You can also sor by multiple columns with order(column1, column2) or order(column1, -column2).

17.5.1 Manipulating `data.frames`

typeconvert
ifelse
createnew columns (calculate age) ?lubridate
missing remove
missing replace
edit with dataeditR

17.5.2 Tasks

17.5.3 Task 1

Write a code evaluates $y = x^2 + e, where x is a random number in range [0; 1].

Print calculation result as data.frame with columns X, E, Y.

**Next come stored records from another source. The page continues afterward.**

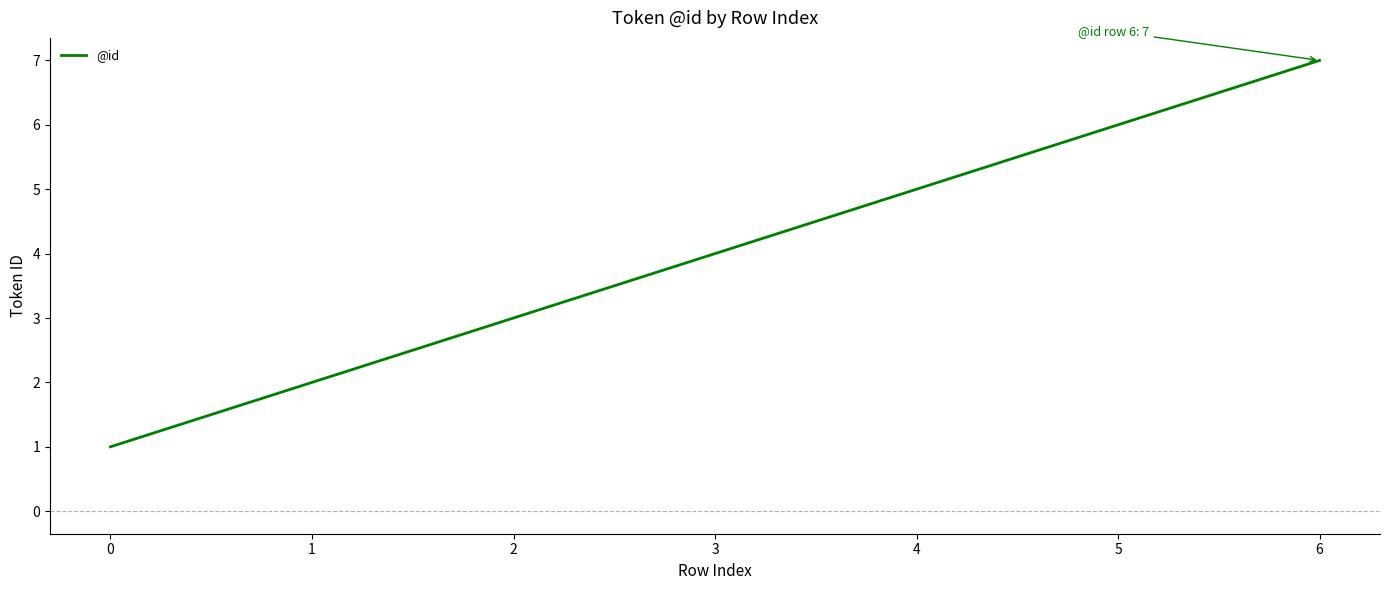

The chart shows a value of 6 at 3. True or false?

False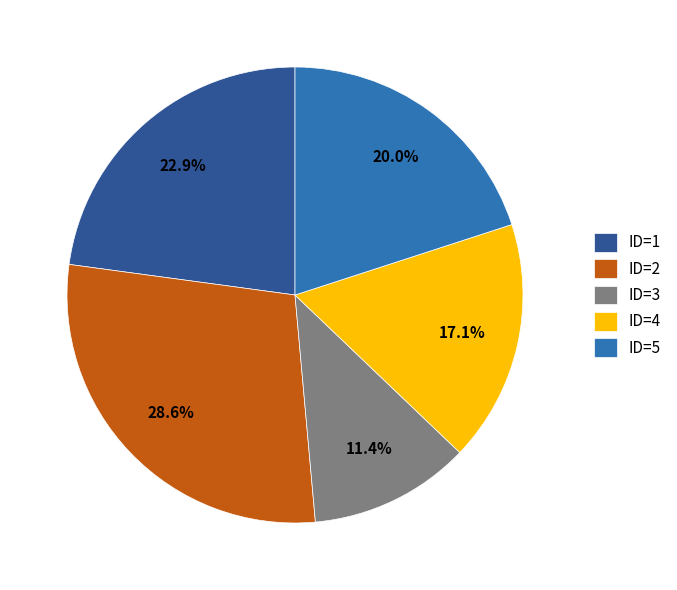

Which slice is the largest?

ID=2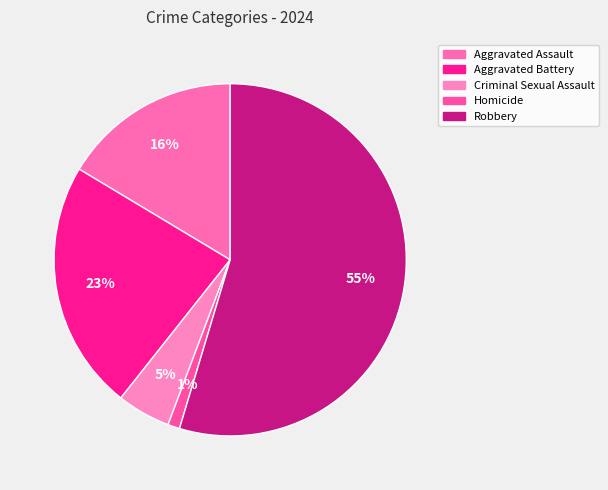

Is the sum of Aggravated Battery and Robbery greater than half?

Yes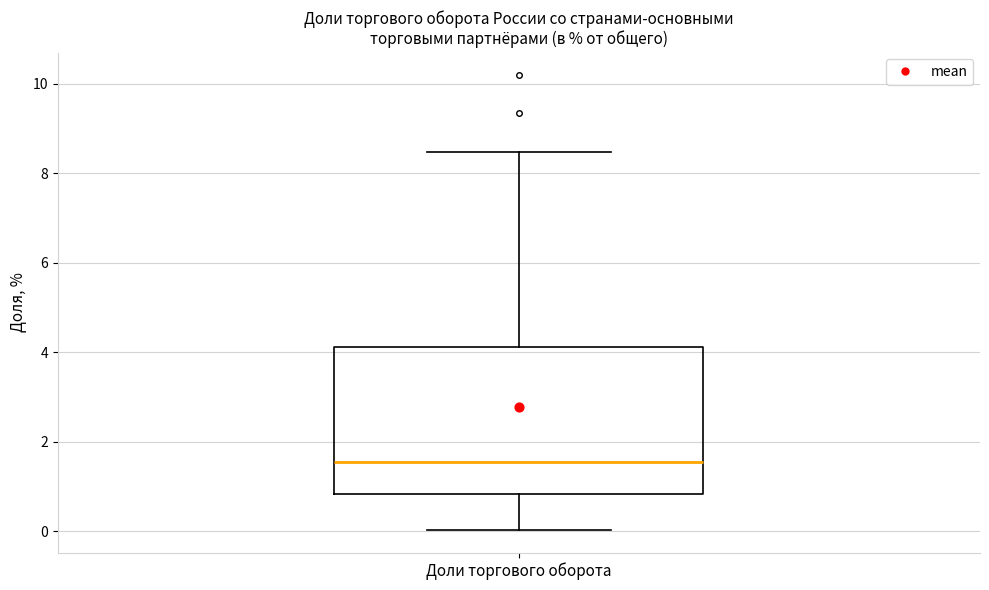

Where is the upper edge of the box for Доли торгового оборота on the y-axis? The values are not printed on the chart, so give them approximately, as read against the axis.

4.2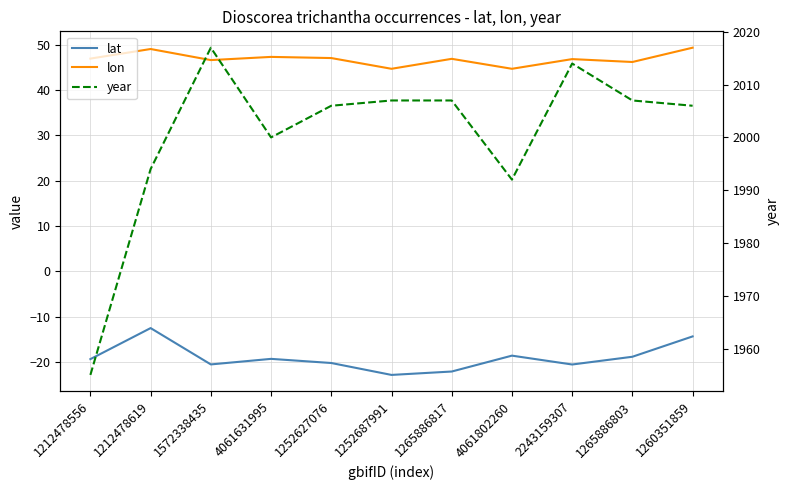

Where is the first local maximum for lat?

1212478619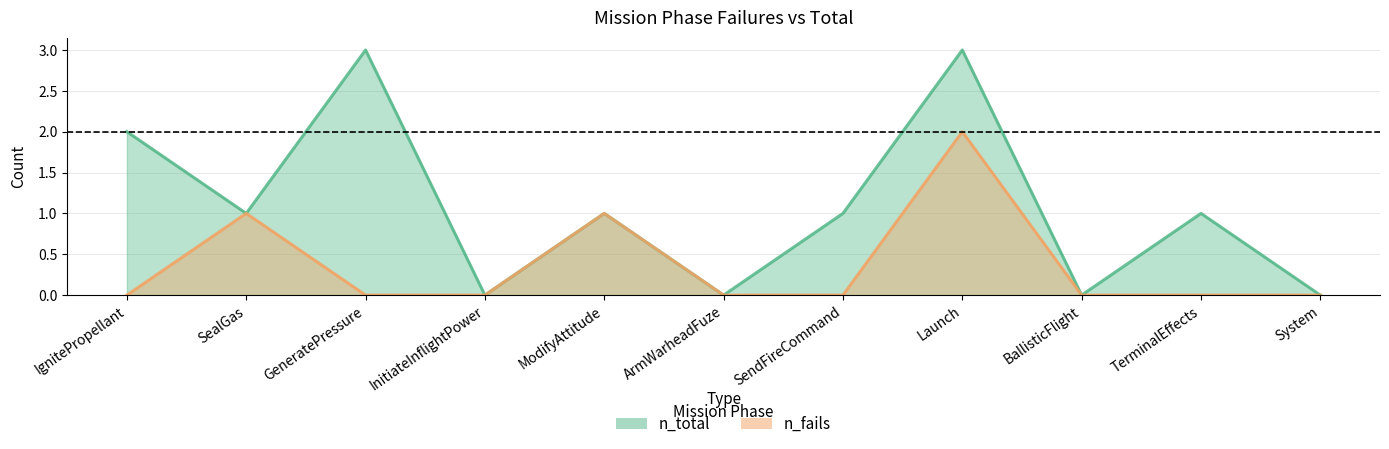

How many n_total values are between 0 and 2?

9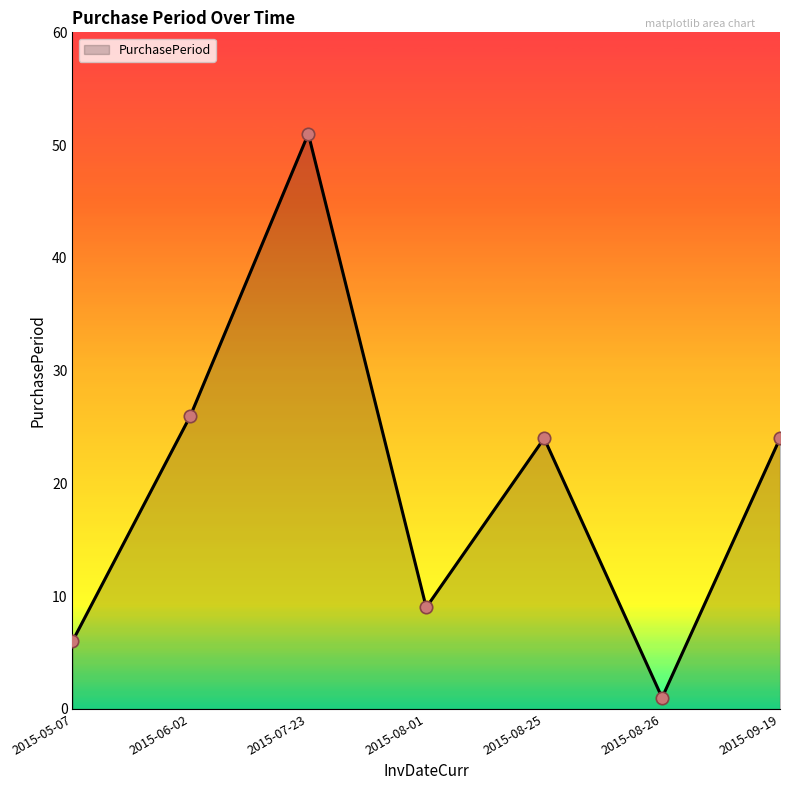

Which has a higher value, 2015-08-01 or 2015-08-26?

2015-08-01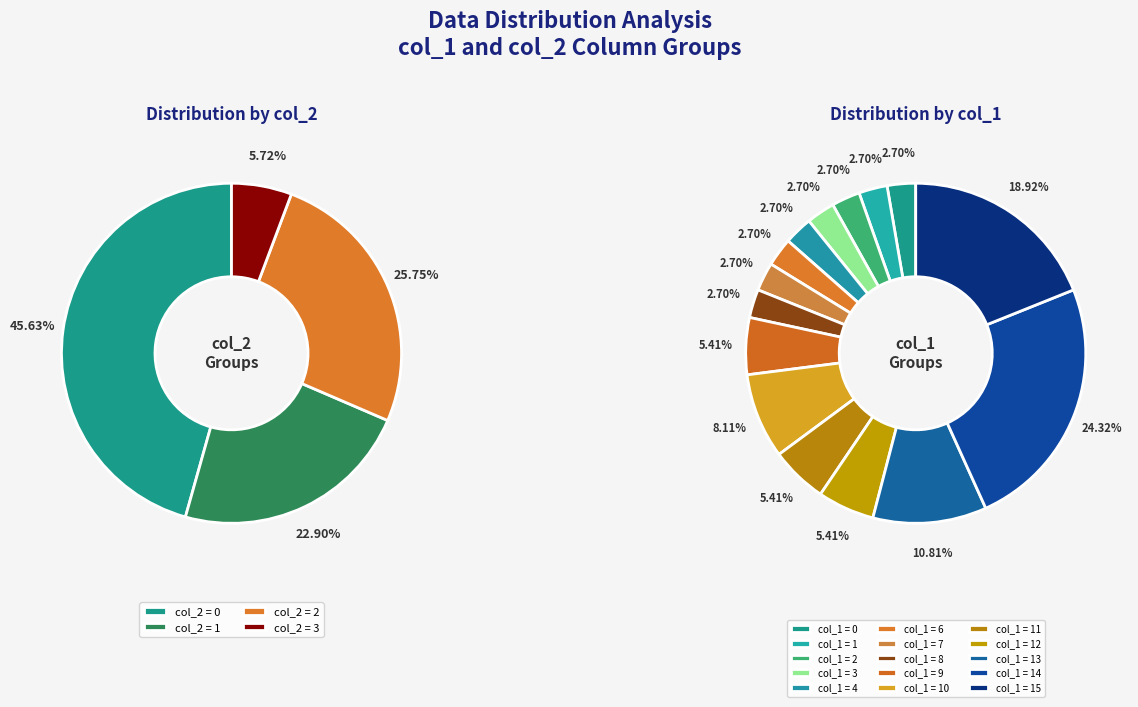

Between 6 and 14, which is larger?

14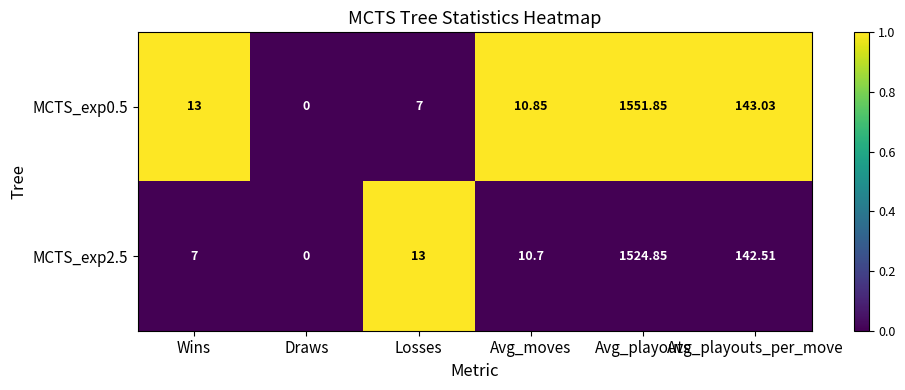

At which category is the sum across all series the highest?

Avg_playouts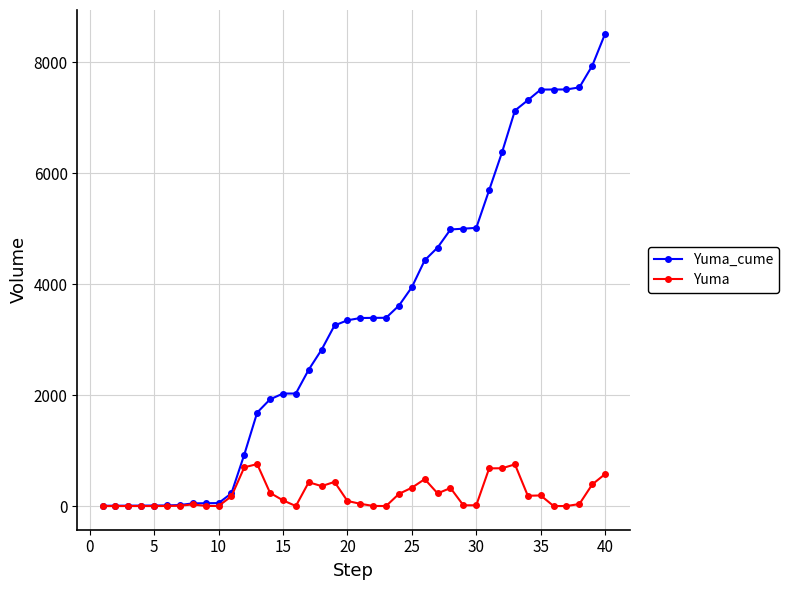

Which series has the largest total across all categories?

Yuma_cume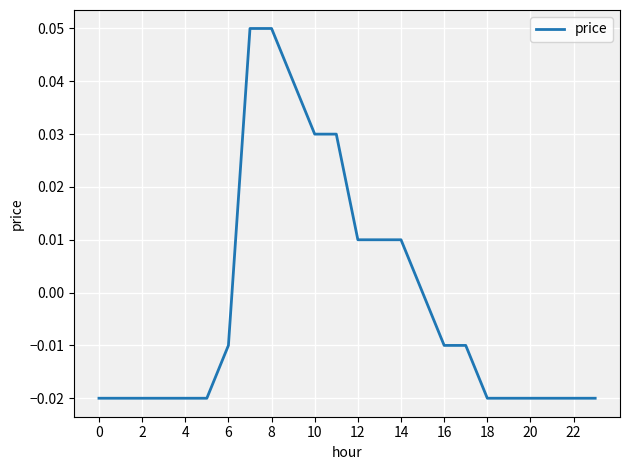

True or false: the data has more than 0 interior local peaks.

False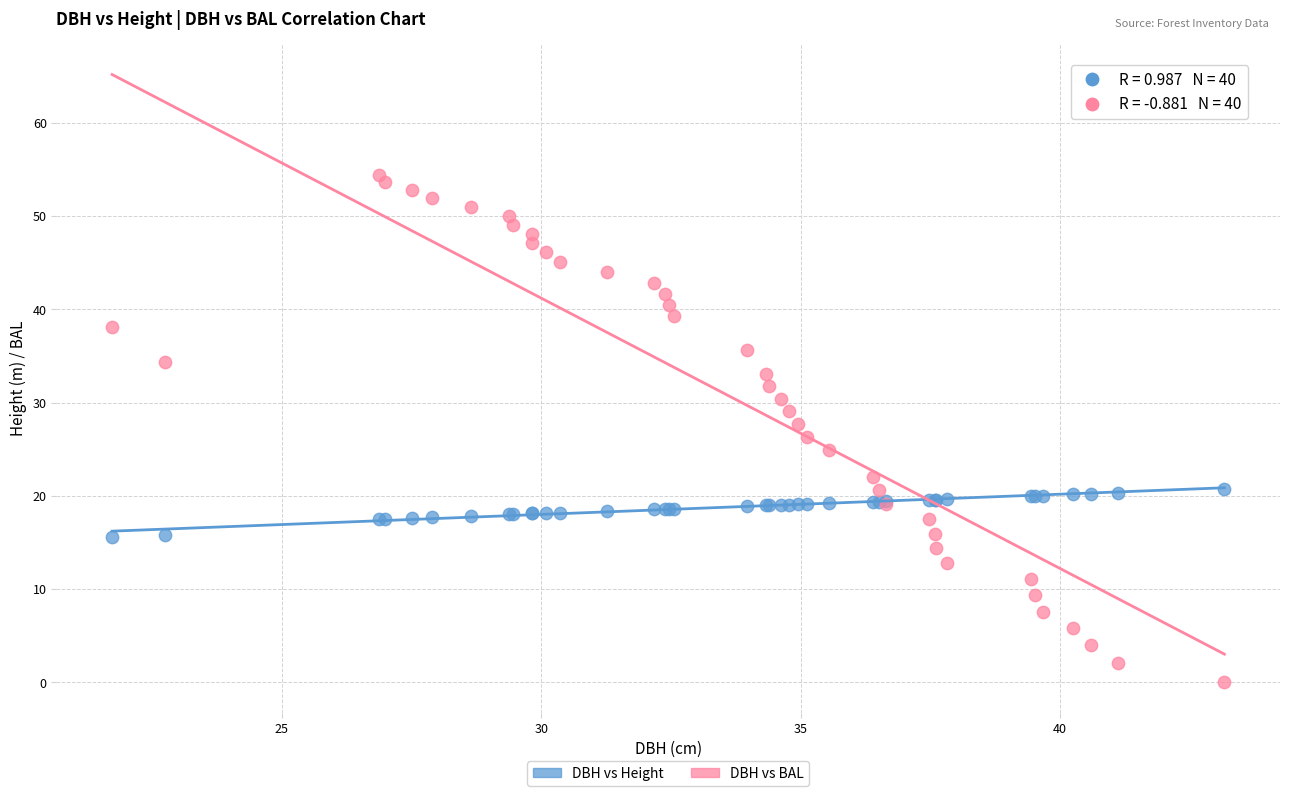

Which series reaches the maximum Y coordinate?

DBH vs BAL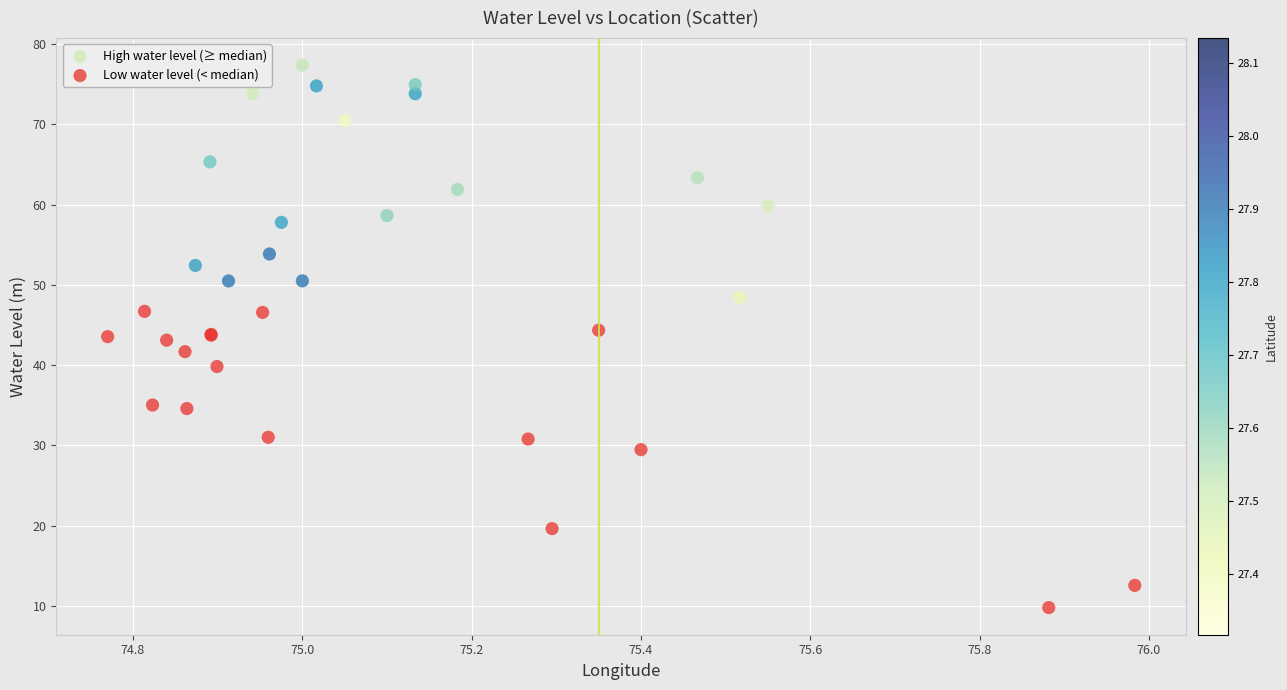

Which series has the widest spread of Y values?

Low water level (< median)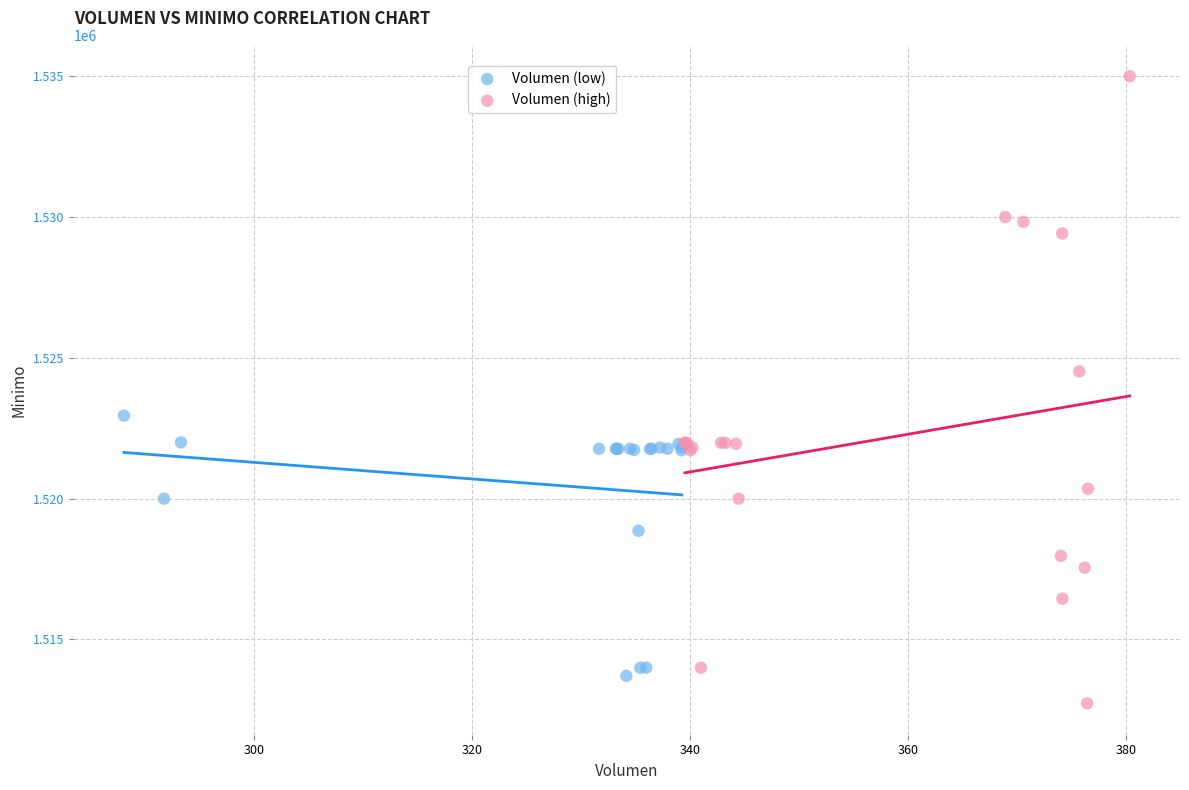

Which series has the widest spread of Y values?

Volumen (high)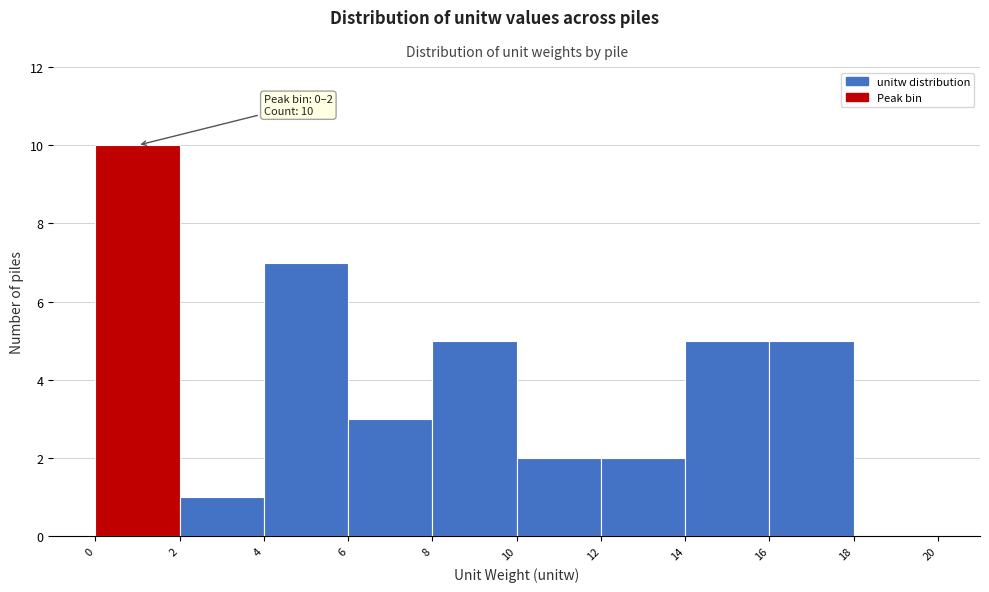

Over which range of the x-axis is the bar tallest?

0 to 2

Use plot() funtion to visualize X vs Y as line chart (type = l or b).

Solution

# initiate data.frame
df <- data.frame(X = 1:10,
                 E = sample(5, 10, replace = T),
                 Y = NA)
head(df)

A data.frame: 6 × 3
	X	E	Y
	<int>	<int>	<lgl>
1	1	4	NA
2	2	1	NA
3	3	2	NA
4	4	3	NA
5	5	2	NA
6	6	2	NA

df$Y <- with(df, X^2 + E)
head(df)

A data.frame: 6 × 3
	X	E	Y
	<int>	<int>	<dbl>
1	1	4	5
2	2	1	5
3	3	2	11
4	4	3	19
5	5	2	27
6	6	2	38

plot(df$X, df$Y, type="l", col = "blue")

17.5.4 Task 2

Install package and load package ISLR
Save dataset Credit into variable credit_data.
Check dataset structure with str() function.
Convert Student status “yes/no” to 1/0
Order dataset by Rating descending
Filter only Age > 50 with Rating > 400, how many records do you get?
Evaluate average Income for Married = YES Married = NO with Age in range [20,30]

7.1 Make the same for Age [30;40] Any conclusion?